We have a Lorex L14Q684C cctv security system in place here at work. When I first installed the system I had no problems viewing the cameras remotely, either across the network or from home. As of about 2 months ago I was no longer able to view them from a web page. Previously, all we had to do was type in the static IP address that was set up for them and the page would come up. I have since shut down the system, tried resetting it to default and starting over but to no avail. I have made sure that nothing has changed on the router, everything seems to check out fine. Any suggestions would be great.

Thanks in advance!


----------



## UKenshin

I have a few questions for you?
How is it routed? Modem make and model? Router make and model?
Can you still access it on the internal network with either a web browser or the supplied program?


----------



## jwarren2584

It is routed through a Netgear FVS318v3 Router. Everything on our network talks through this router. Our modem is an Adtron T1 from Logix(T1 provider). We are unable to browse to the cameras from anywhere, not here locally or remotely. Even the supplied program does not pick it up.


----------



## romaxauto

Did you happen to change your screen saver lately?

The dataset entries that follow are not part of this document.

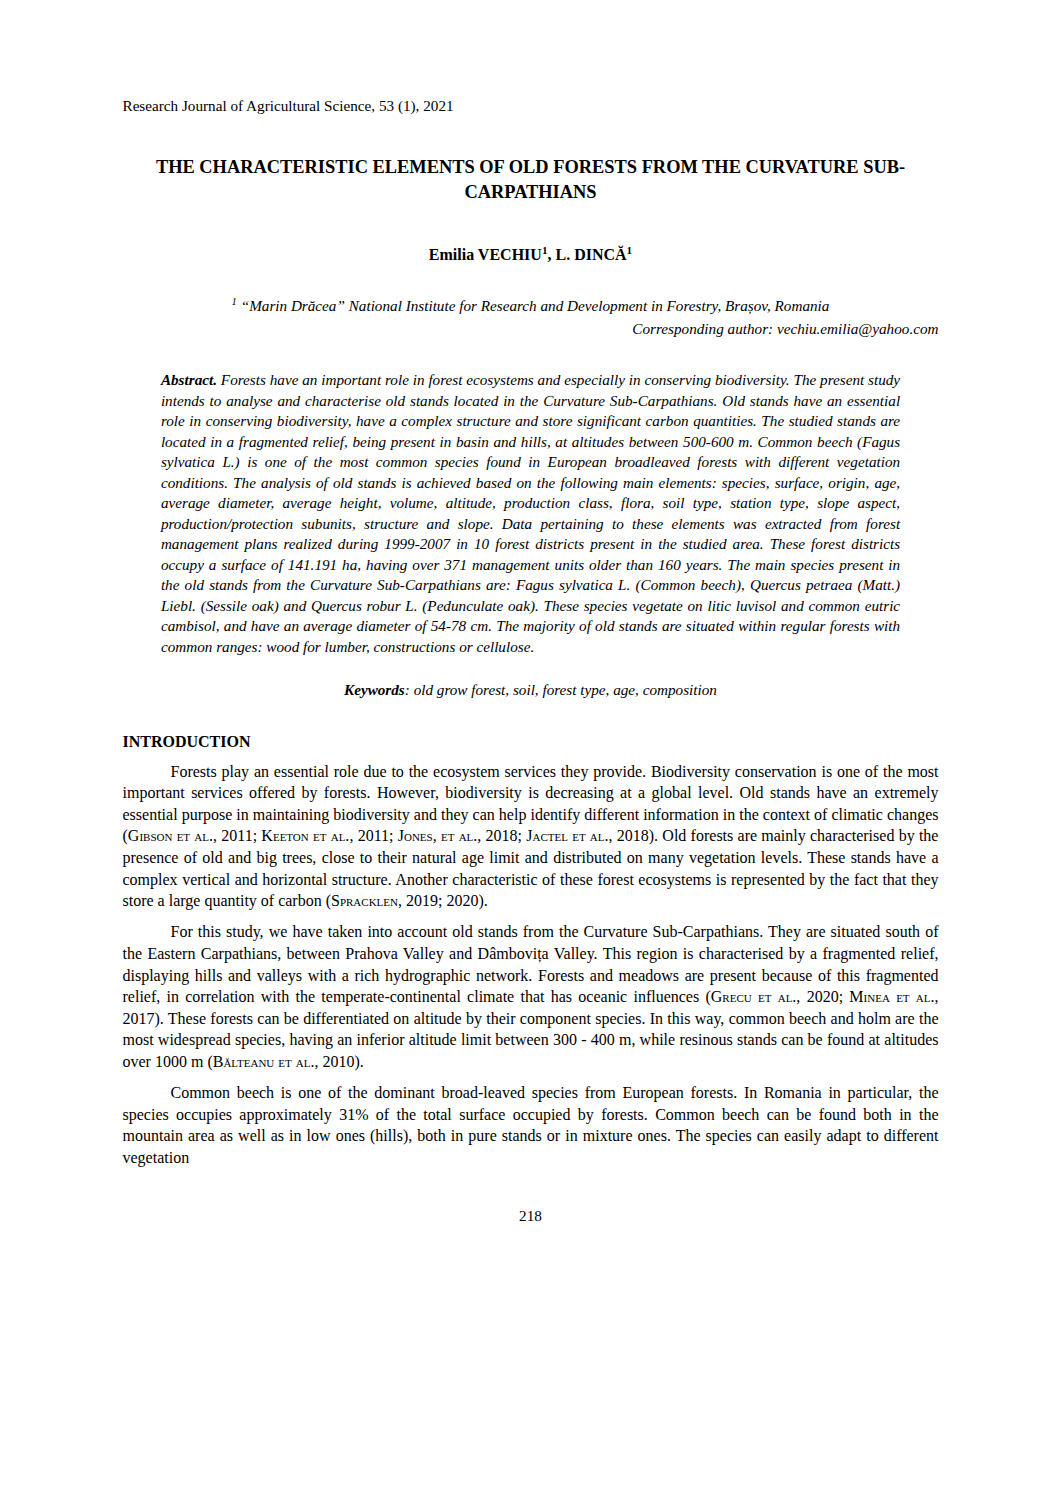Research Journal of Agricultural Science, 53 (1), 2021
The Characteristic Elements of Old Forests from the Curvature Sub-Carpathians
Emilia VECHIU1, L. DINCĂ1
1 “Marin Drăcea” National Institute for Research and Development in Forestry, Brașov, Romania
Corresponding author: vechiu.emilia@yahoo.com
Abstract. Forests have an important role in forest ecosystems and especially in conserving biodiversity. The present study intends to analyse and characterise old stands located in the Curvature Sub-Carpathians. Old stands have an essential role in conserving biodiversity, have a complex structure and store significant carbon quantities. The studied stands are located in a fragmented relief, being present in basin and hills, at altitudes between 500-600 m. Common beech (Fagus sylvatica L.) is one of the most common species found in European broadleaved forests with different vegetation conditions. The analysis of old stands is achieved based on the following main elements: species, surface, origin, age, average diameter, average height, volume, altitude, production class, flora, soil type, station type, slope aspect, production/protection subunits, structure and slope. Data pertaining to these elements was extracted from forest management plans realized during 1999-2007 in 10 forest districts present in the studied area. These forest districts occupy a surface of 141.191 ha, having over 371 management units older than 160 years. The main species present in the old stands from the Curvature Sub-Carpathians are: Fagus sylvatica L. (Common beech), Quercus petraea (Matt.) Liebl. (Sessile oak) and Quercus robur L. (Pedunculate oak). These species vegetate on litic luvisol and common eutric cambisol, and have an average diameter of 54-78 cm. The majority of old stands are situated within regular forests with common ranges: wood for lumber, constructions or cellulose.
Keywords: old grow forest, soil, forest type, age, composition
Introduction
Forests play an essential role due to the ecosystem services they provide. Biodiversity conservation is one of the most important services offered by forests. However, biodiversity is decreasing at a global level. Old stands have an extremely essential purpose in maintaining biodiversity and they can help identify different information in the context of climatic changes (Gibson et al., 2011; Keeton et al., 2011; Jones, et al., 2018; Jactel et al., 2018). Old forests are mainly characterised by the presence of old and big trees, close to their natural age limit and distributed on many vegetation levels. These stands have a complex vertical and horizontal structure. Another characteristic of these forest ecosystems is represented by the fact that they store a large quantity of carbon (Spracklen, 2019; 2020).
For this study, we have taken into account old stands from the Curvature Sub-Carpathians. They are situated south of the Eastern Carpathians, between Prahova Valley and Dâmbovița Valley. This region is characterised by a fragmented relief, displaying hills and valleys with a rich hydrographic network. Forests and meadows are present because of this fragmented relief, in correlation with the temperate-continental climate that has oceanic influences (Grecu et al., 2020; Minea et al., 2017). These forests can be differentiated on altitude by their component species. In this way, common beech and holm are the most widespread species, having an inferior altitude limit between 300 - 400 m, while resinous stands can be found at altitudes over 1000 m (Bălteanu et al., 2010).
Common beech is one of the dominant broad-leaved species from European forests. In Romania in particular, the species occupies approximately 31% of the total surface occupied by forests. Common beech can be found both in the mountain area as well as in low ones (hills), both in pure stands or in mixture ones. The species can easily adapt to different vegetation
218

We had done this awhile back and never thought it would shut down our remote view capability, but it did.It took hours and hours of trying different things and contacting support at Lorex to no avail.My wife finally "clicked" and turfed the new screensaver (photos of our grandchildren) and all was well again.


----------



## droppedsubar

trying to do a repair on a Lorex LH110 Eco. the customer states that he has no color display on the cameras inside the bar, but the cameras outside work just fine and are in perfect color. any suggestions?

thanks

J


----------



## Wand3r3r

Thanks for the comments but this thread is old and will now be closed.


----------